Oft feiern wir Gottesdienste auf einer Finca unterm Olivenbaum - Kirche aus dem Kofferraum sagen wir dazu. Als Altar dient ein Tisch mit Altardecke. Kreuz und Kerzen bringe ich mit. Bis zu zwanzig Klappstühle passen in meinen Kofferraum. Wenn die Organistin sie braucht, sogar noch die tragbare elektronische Orgel. Dazu Gläser, Kaffee und Gebäck für den Kirchenkaffee. Ansonsten können wir problemlos in den katholischen Kirchen und Kapellen der Insel feiern, taufen und trauen. Höhepunkt sind die beiden deutschsprachigen ökumenischen Heiligabend-Gottesdienste in der Kathedrale von Palma. Zu jedem kommen rund 2500 Menschen: Familien, die hier leben und Besucher mitbringen, dazu viele Stammgäste, die jedes Jahr Weihnachten unter Palmen feiern. Die Musik, die geschmückte Kirche und die festliche Stimmung sind für sie ein Muss. Festliche Hochzeiten auf den Balearen sind äußerst beliebt. Paare suchen die stimmungsvolle Kulisse für ihre Feier, sie nutzen das Angebot an Restaurants mit gutem Catering. Und sie suchen selbstbewusst und offen das Gespräch mit mir. Intensiv und bewusst fragen gerade Menschen in Entscheidungspositionen nach Gott und einem verlässlichen Glauben.

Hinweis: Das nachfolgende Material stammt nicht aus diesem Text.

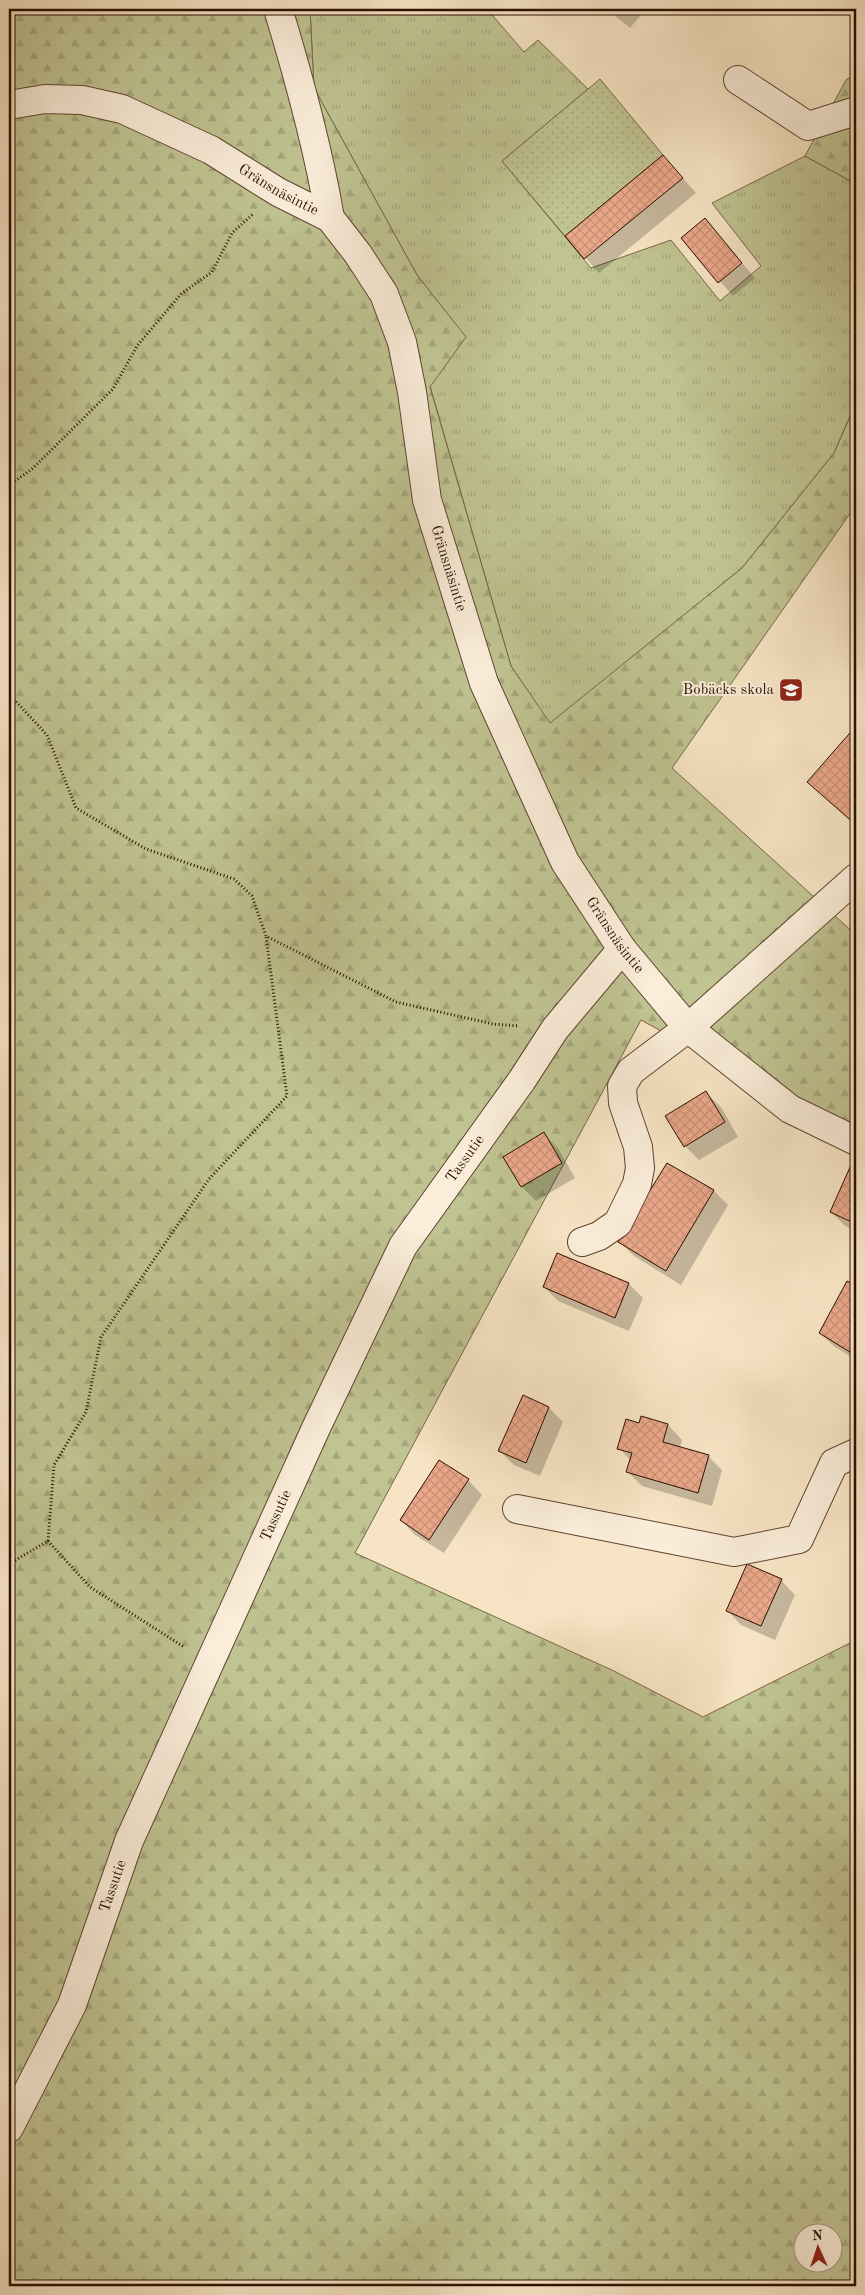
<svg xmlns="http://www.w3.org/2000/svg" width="865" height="2295" font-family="'Old Standard TT',serif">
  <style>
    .grass { fill: url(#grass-tufts); stroke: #766849 }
    .forest { fill: url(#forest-firs); stroke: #766849; fill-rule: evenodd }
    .garden { fill: url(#garden-dots); stroke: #766849 }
    .shadow { fill: #0003 }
    .building { fill: url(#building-cross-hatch); stroke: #2c0e00 }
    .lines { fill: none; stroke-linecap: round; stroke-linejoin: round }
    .minor-casing { stroke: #5f4431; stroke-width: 30 }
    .path { stroke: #2c0e00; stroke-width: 3; stroke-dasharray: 1 2.5; stroke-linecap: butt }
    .minor { stroke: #faedd9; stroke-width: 28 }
    .labels { text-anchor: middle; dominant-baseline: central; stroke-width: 4; stroke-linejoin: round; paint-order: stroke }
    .street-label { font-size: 15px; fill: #2c0e00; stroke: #faedd9 }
    .poi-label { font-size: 15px; fill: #2c0e00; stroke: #faedd9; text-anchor: end }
  </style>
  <defs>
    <pattern id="grass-tufts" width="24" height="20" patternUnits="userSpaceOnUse" patternTransform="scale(1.25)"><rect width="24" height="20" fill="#c0c392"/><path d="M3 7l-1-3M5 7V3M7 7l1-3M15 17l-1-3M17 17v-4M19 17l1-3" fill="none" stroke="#a5a67c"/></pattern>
    <pattern id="forest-firs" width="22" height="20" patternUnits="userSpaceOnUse" patternTransform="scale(1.25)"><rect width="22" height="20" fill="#c0c392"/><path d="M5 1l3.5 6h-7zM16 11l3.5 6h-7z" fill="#a5a67c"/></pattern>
    <pattern id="garden-dots" width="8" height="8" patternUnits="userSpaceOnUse" patternTransform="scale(1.25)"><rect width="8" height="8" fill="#c0c392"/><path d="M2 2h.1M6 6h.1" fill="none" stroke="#a5a67c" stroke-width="1.8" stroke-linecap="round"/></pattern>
    <pattern id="building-cross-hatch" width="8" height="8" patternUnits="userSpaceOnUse" patternTransform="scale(1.25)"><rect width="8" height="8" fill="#eaa88a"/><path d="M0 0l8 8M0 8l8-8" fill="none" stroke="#c98f75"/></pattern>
  </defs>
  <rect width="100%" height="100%" fill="#f7e4c4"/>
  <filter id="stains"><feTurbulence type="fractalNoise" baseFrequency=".004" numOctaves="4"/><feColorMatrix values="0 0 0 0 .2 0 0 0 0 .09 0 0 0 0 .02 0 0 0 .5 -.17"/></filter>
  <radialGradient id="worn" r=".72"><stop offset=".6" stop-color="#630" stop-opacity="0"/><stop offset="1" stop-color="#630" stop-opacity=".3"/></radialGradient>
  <polygon class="grass" points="310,9 487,9 524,52 538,40 588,89 502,161 591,268 671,240 720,301 761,266 712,203 805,156 856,184 856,403 834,453 742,568 550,724 511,666 430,386 465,337 417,275 314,88"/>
  <g class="forest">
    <path d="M 9,9 L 310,9 L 314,88 L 417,275 L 466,337 L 430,387 L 511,666 L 550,723 L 742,568 L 834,453 L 856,403 L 856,505 L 672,768 L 856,935 L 856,1138 L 641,1020 L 355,1553 L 614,1671 L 703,1717 L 856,1640 L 856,2286 L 9,2286 ZM 802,2232 L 832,2232 L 832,2262 L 802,2262 Z"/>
    <polygon points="856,73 856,184 805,156 846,80"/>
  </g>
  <polygon class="garden" points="600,79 663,155 565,236 502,161"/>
  <g class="shadow">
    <polygon points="607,9 646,9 630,28"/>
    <polygon points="663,156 696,193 599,273 567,237"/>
    <polygon points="705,220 755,278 733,296 683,238"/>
    <polygon points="856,728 856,826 809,781"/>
    <polygon points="706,1093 721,1107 738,1137 699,1160 685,1146"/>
    <polygon points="543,1134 558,1148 575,1178 536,1201 522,1187 504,1157"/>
    <polygon points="851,1167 856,1169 856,1231 845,1226 831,1212"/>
    <polygon points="714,1191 728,1205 681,1285 634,1256 620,1242"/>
    <polygon points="558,1254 629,1284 643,1298 629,1331 558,1301 544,1287"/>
    <polygon points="848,1283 856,1288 856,1360 835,1347 820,1333"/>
    <polygon points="549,1408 563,1422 540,1476 514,1465 500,1451"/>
    <polygon points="640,1424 668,1425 682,1440 680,1448 708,1456 722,1470 712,1506 642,1486 628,1472 631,1461 619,1448"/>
    <polygon points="439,1462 468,1480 482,1495 444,1553 415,1535 401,1520"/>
    <polygon points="781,1580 795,1595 775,1640 741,1625 727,1610"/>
  </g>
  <g class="building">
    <polygon points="608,9 620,9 615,14"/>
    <polygon points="663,155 683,178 584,259 565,236"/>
    <polygon points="705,218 742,263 718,283 681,238"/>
    <polygon points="856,726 856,825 807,782"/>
    <polygon points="706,1091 725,1122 684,1147 665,1116"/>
    <polygon points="544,1132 562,1163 521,1187 503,1157"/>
    <polygon points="667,1163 714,1190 666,1271 618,1242"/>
    <polygon points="851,1165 856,1168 856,1224 830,1212"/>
    <polygon points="557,1253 629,1283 615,1318 543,1287"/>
    <polygon points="847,1281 856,1286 856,1342 855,1341 850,1352 819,1333"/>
    <polygon points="523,1395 549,1407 526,1463 498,1451"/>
    <polygon points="641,1416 668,1424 663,1442 709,1455 698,1493 626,1472 632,1453 617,1449 626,1419 639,1423"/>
    <polygon points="439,1460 469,1479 429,1540 400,1520"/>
    <polygon points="747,1564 782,1579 761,1626 726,1611"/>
  </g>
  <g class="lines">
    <defs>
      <g id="minor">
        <path d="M 278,9 C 299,78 318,147 330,218"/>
        <polyline points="738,80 808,126 856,111"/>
        <path id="s1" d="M 9,105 L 45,99 L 82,100 L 122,109 L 211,150 L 278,192 L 330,218 L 358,254 L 384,294 L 402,342 L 412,392 L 427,500 L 484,683 L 565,862 L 622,949 L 688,1028 L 790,1109 L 856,1141"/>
        <polyline points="582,1242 599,1236 618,1223 637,1184 640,1168 638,1147 623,1103 622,1086 631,1071 688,1028 856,878"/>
        <polyline points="517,1509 734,1552 799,1539 834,1463 856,1453"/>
        <path id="s2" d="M 9,2128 L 72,2005 L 129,1841 L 316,1428 L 403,1246 L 522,1080 L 555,1029 L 622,949"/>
      </g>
    </defs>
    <use href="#minor" class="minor-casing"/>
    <g class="path">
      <polyline points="9,490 15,481 32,469 113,389 137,346 181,294 212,272 232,233 253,214"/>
      <polyline points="9,694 47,735 76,808 146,849 234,879 252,896 266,936 396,1002 493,1024 519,1026"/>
      <polyline points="48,1541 90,1587 184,1647"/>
      <polyline points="9,1564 48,1541 54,1465 86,1412 101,1337 209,1179 287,1096 266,936"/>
    </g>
    <use href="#minor" class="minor"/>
  </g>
  <defs>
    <symbol id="school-square" viewBox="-11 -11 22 22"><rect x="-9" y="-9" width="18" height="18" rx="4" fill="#8f2418" stroke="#faedd9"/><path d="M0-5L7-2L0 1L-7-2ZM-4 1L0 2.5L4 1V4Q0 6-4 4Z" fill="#fff"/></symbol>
  </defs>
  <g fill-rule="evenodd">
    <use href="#school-square" x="777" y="676" width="28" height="28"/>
  </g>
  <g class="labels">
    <g class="street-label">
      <text stroke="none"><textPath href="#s1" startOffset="291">Gränsnäsintie</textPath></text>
      <text stroke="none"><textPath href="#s1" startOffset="726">Gränsnäsintie</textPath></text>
      <text stroke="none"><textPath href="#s1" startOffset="1131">Gränsnäsintie</textPath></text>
      <text stroke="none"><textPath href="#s2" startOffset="1074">Tassutie</textPath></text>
      <text stroke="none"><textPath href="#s2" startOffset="669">Tassutie</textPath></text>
      <text stroke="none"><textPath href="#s2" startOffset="264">Tassutie</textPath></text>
    </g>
    <g class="poi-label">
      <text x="774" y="690">Bobäcks skola</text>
    </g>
  </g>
  <rect width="865" height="2295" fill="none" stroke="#f7e4c4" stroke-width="30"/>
  <rect x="10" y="10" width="845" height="2275" fill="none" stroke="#2c0e00" stroke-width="2.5"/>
  <rect x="15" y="15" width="835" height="2265" fill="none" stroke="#2c0e00"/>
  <g transform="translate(818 2248) rotate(357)"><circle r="24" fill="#faedd9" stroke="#a89482"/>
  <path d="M0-4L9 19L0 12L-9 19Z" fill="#8f2418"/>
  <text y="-8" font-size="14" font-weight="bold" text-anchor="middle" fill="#2c0e00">N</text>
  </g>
  <rect width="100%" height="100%" filter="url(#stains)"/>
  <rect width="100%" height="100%" fill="url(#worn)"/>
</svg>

Die deutschsprachigen Kinder und Jugendlichen zwischen acht und 15 Jahren treffen sich bei unseren Familienfreizeiten, Konfirmandentagen und Sommercamps. Wir sprechen Deutsch - nur eine der vielen Sprachen, die sie beherrschen müssen. Schulsprache ist Catalan, mit Freunden spricht man Mallorquín, den regionalen Dialekt. Erste Fremdsprache ist Spanisch, es folgen Französisch und Englisch. Wer das alles meistert, hat ein gutes Polster an Sprach- und Organisationsfähigkeit für das weitere Leben.

Konfirmandenunterricht im Pfarrgarten von Arenal, 850 Meter abseits der massentouristischen Hochburgen um Balneario sechs. Thema: Gottesbilder. Stellt euch Gott als Tier vor! "Für mich ist er ein Elefant", meint Alexander, 15, seit zehn Jahren auf Mallorca. "Er ist zärtlich zu den Jungtieren, treu zu den Alten. Und mit einem Elefantengedächtnis ausgestattet."